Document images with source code
• • •

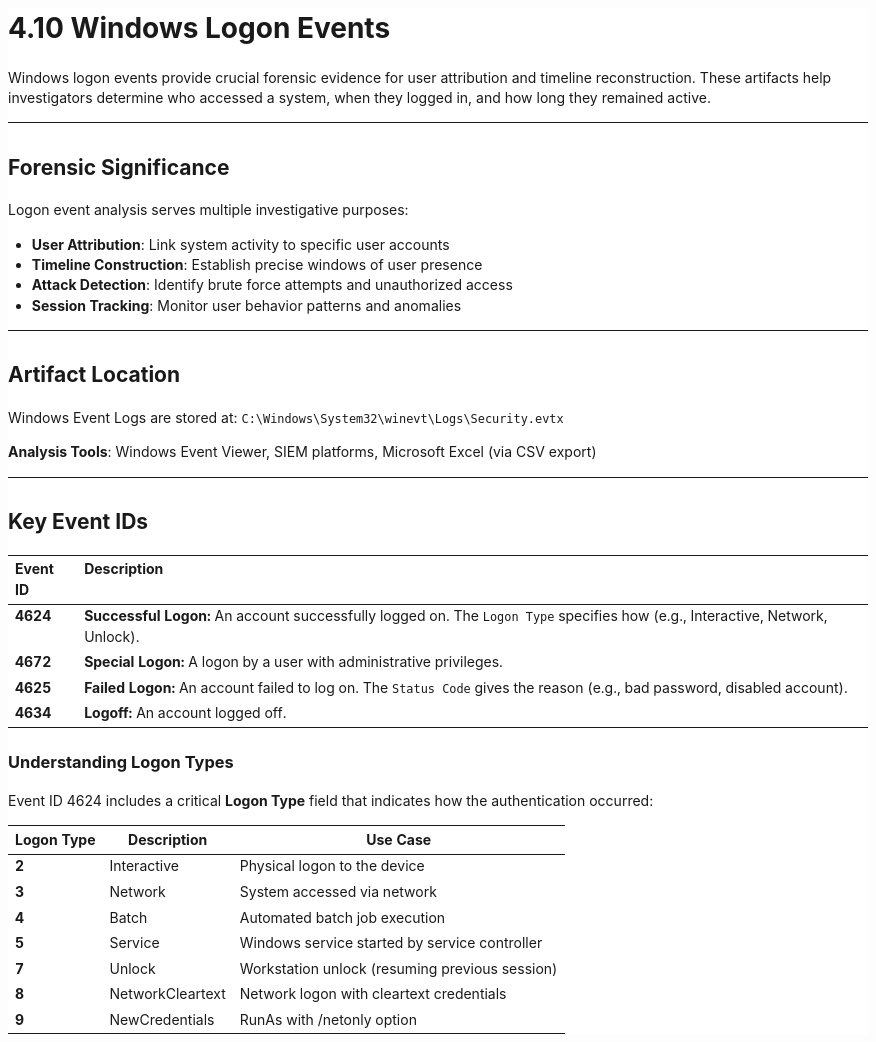 # 4.10 Windows Logon Events

Windows logon events provide crucial forensic evidence for user attribution and timeline reconstruction. These artifacts help investigators determine who accessed a system, when they logged in, and how long they remained active.

---

## Forensic Significance

Logon event analysis serves multiple investigative purposes:

- **User Attribution**: Link system activity to specific user accounts
- **Timeline Construction**: Establish precise windows of user presence
- **Attack Detection**: Identify brute force attempts and unauthorized access
- **Session Tracking**: Monitor user behavior patterns and anomalies

---

## Artifact Location

Windows Event Logs are stored at: `C:\Windows\System32\winevt\Logs\Security.evtx`

**Analysis Tools**: Windows Event Viewer, SIEM platforms, Microsoft Excel (via CSV export)

---

## Key Event IDs

| Event ID | Description                                                                                               |
| :------- | :-------------------------------------------------------------------------------------------------------- |
| **4624** | **Successful Logon:** An account successfully logged on. The `Logon Type` specifies how (e.g., Interactive, Network, Unlock). |
| **4672** | **Special Logon:** A logon by a user with administrative privileges.                                       |
| **4625** | **Failed Logon:** An account failed to log on. The `Status Code` gives the reason (e.g., bad password, disabled account). |
| **4634** | **Logoff:** An account logged off.                                                                          |

### Understanding Logon Types

Event ID 4624 includes a critical **Logon Type** field that indicates how the authentication occurred:

| Logon Type | Description | Use Case |
|------------|-------------|----------|
| **2** | Interactive | Physical logon to the device |
| **3** | Network | System accessed via network |
| **4** | Batch | Automated batch job execution |
| **5** | Service | Windows service started by service controller |
| **7** | Unlock | Workstation unlock (resuming previous session) |
| **8** | NetworkCleartext | Network logon with cleartext credentials |
| **9** | NewCredentials | RunAs with /netonly option |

• • •

Activity
All of the entries above should be copied exactly, with the images left out.

Exercise solution
 # 4.10 Windows Logon Events

Windows logon events provide crucial forensic evidence for user attribution and timeline reconstruction. These artifacts help investigators determine who accessed a system, when they logged in, and how long they remained active.

---

## Forensic Significance

Logon event analysis serves multiple investigative purposes:

- **User Attribution**: Link system activity to specific user accounts
- **Timeline Construction**: Establish precise windows of user presence
- **Attack Detection**: Identify brute force attempts and unauthorized access
- **Session Tracking**: Monitor user behavior patterns and anomalies

---

## Artifact Location

Windows Event Logs are stored at: `C:\Windows\System32\winevt\Logs\Security.evtx`

**Analysis Tools**: Windows Event Viewer, SIEM platforms, Microsoft Excel (via CSV export)

---

## Key Event IDs

| Event ID | Description                                                                                               |
| :------- | :-------------------------------------------------------------------------------------------------------- |
| **4624** | **Successful Logon:** An account successfully logged on. The `Logon Type` specifies how (e.g., Interactive, Network, Unlock). |
| **4672** | **Special Logon:** A logon by a user with administrative privileges.                                       |
| **4625** | **Failed Logon:** An account failed to log on. The `Status Code` gives the reason (e.g., bad password, disabled account). |
| **4634** | **Logoff:** An account logged off.                                                                          |

### Understanding Logon Types

Event ID 4624 includes a critical **Logon Type** field that indicates how the authentication occurred:

| Logon Type | Description | Use Case |
|------------|-------------|----------|
| **2** | Interactive | Physical logon to the device |
| **3** | Network | System accessed via network |
| **4** | Batch | Automated batch job execution |
| **5** | Service | Windows service started by service controller |
| **7** | Unlock | Workstation unlock (resuming previous session) |
| **8** | NetworkCleartext | Network logon with cleartext credentials |
| **9** | NewCredentials | RunAs with /netonly option |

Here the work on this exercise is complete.